Topics of Three American Scientific Journals between 1819 and 1922
After doing my first analysis of American scientific journals during the nineteenth century, I did some more topic modeling of my dataset of three journals (the American Journal of Science, or AJS from 1819 – 1922, the Proceedings of the American Association for the Advancement of Science, or PAAAS from 1848 – 1915, and the Journal of the American Chemical Society, or JACS from 1879 – 1922) For this analysis, a topic model was run on the entire corpus, rather than just one set of journals. Each of the 209 text files were split into documents of 1,000 words and a 500 topic model was created to investigate the corpus as a whole (see quick visualization above).
Unsurprisingly, chemistry comprises 32% of the topics; this is most likely because JACS is such a large part of the dataset. Similarly, geology and mineralogy are the next most significant number of topics at 14%, representing much of the subject matter of AJS. Additionally, some subject areas such as zoology, botany, and meteorology are more prominent in this topic model than in the other models. There are two somewhat surprising results, however, the seemingly large amount of topics relating to theory and method and business. Both of these categories might help to indicate trends in professionalization. Given the trends from the previous analyses, it is important to ask in which these theoretical and business topics appear and during what time period. Presumably, if the previous analyses were correct, then the answers would be that theoretical topics are more prominent in PAAAS and that both of these topics should increase during the late 1870s.

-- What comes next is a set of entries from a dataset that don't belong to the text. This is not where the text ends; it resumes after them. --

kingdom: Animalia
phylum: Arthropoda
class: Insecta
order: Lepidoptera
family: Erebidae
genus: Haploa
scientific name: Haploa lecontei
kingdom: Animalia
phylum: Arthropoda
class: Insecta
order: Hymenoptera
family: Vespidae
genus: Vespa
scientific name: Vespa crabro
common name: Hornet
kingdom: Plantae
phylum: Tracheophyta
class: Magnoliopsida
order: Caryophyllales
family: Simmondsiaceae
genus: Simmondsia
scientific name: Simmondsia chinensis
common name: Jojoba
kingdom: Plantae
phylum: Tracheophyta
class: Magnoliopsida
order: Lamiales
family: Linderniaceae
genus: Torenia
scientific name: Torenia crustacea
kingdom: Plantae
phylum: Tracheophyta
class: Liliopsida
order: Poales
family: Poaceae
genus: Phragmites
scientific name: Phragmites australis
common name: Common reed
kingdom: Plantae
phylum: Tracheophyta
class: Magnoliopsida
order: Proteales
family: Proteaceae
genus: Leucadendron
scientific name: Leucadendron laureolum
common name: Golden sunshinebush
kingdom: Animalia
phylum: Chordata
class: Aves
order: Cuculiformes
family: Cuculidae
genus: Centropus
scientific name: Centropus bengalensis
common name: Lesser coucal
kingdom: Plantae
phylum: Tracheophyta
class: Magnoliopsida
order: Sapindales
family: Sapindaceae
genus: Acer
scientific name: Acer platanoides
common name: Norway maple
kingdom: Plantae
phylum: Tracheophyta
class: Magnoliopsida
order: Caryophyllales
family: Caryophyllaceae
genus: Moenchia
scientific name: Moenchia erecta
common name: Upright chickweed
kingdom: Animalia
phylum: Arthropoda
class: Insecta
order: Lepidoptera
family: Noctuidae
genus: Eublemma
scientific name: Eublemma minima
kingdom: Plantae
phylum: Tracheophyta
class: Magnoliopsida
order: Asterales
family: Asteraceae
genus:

One topic that typifies the kind of topic for theory and method can be found in a topic with the words: term, terms, general, called, case, true, present, sense, relations, defined, definition, relation, form, definite, considered, question, paper, applied, expressed, and conditions. This is a topic with general words about science and how it is performed. For this topic, the largest number of words assigned to that topic (45) comes from PAAAS in 1876. A similar topic has the words: factor, influence, conditions, factors, important, direct effect relative relation determining control role present combined importance influences, indirect, data, favorable, and normal. The top related documents to this topic also come from PAAAS in the 1890s. Thus it seems that as with the previous topic model analysis, PAAAS discusses more theoretical topics, and these topics cluster during the later part of the nineteenth century.
With regard to business topics, especially as they pertain to the ACS, a topic containing the words society, chemical, american, journal, chemistry, chemists, members, editor, year, abstracts, papers, industrial, meeting, council, address, york, number, publication, proceedings, and directors is a topic discussing meetings of ACS, and also addresses their publication concerns. This topic appears only in the JACS documents, and the earliest date in which this topic appears is 1893, around the same time as the “unexpected” and “expected” topic divide happens from the previous analysis of JACS. A topic wit the words committee, report, secretary, congress, appointed, international, members, council, meeting, year, association, account, library, fund, chairman, treasurer, adopted, committees, received, and society is a more general topic also referring to meetings, appears most frequently in PAAAS. The earliest PAAAS issue for this topic is 1874, and most of the documents assigned to this topic come from the 1890s which would again be consistent with previous analyses.
It is also worth noting that there were 85 topics that were discarded for this analysis. Most of these topics appear to be random distributions of numbers (such as topic with a series of numbers including 000, 1, 500, 100, 400, 200, 10, 300, 600, 800, 700, total, 20, 250, 50, 3, 30, 900, 150, and 750). These seem to represent page numbers or indexes that are sometimes present at the back of volumes. Considering that the overall topic model contained 500 topics, this is a relatively small number of topics (17%) that were discarded for this analysis.
Overall, it would seem that the findings for this second analysis are consistent with those of the previous analyses. PAAAS does seem to be more involved in discussing theoretical topics, and business topics appear to be more frequently discussed in the later part of the nineteenth century. Most importantly JACS at least becomes more involved in discussion of business in the 1890s, the same period when the ACS is consolidating into a professional society with a clear identity separate from the AAAS. This analysis does, however, seem to add some nuance to the overall picture of science, however. Why do subjects such as astronomy and meteorology, subjects that were often so small in the other analyses that they were lumped together as “other sciences” appear relatively prominently here? Additionally, since physics was the next discipline to form a professional society, when did it become so prominent? The other topic models seem to show physics as equal to chemistry. Some of the answers to these questions may be matters of statistical significance, this analysis over the entire corpus is more consistent with the assumptions of Mallet.Nonetheless, both analyses seem to consistently point to the same general conclusions that are present in past topic modeling research on this dataset.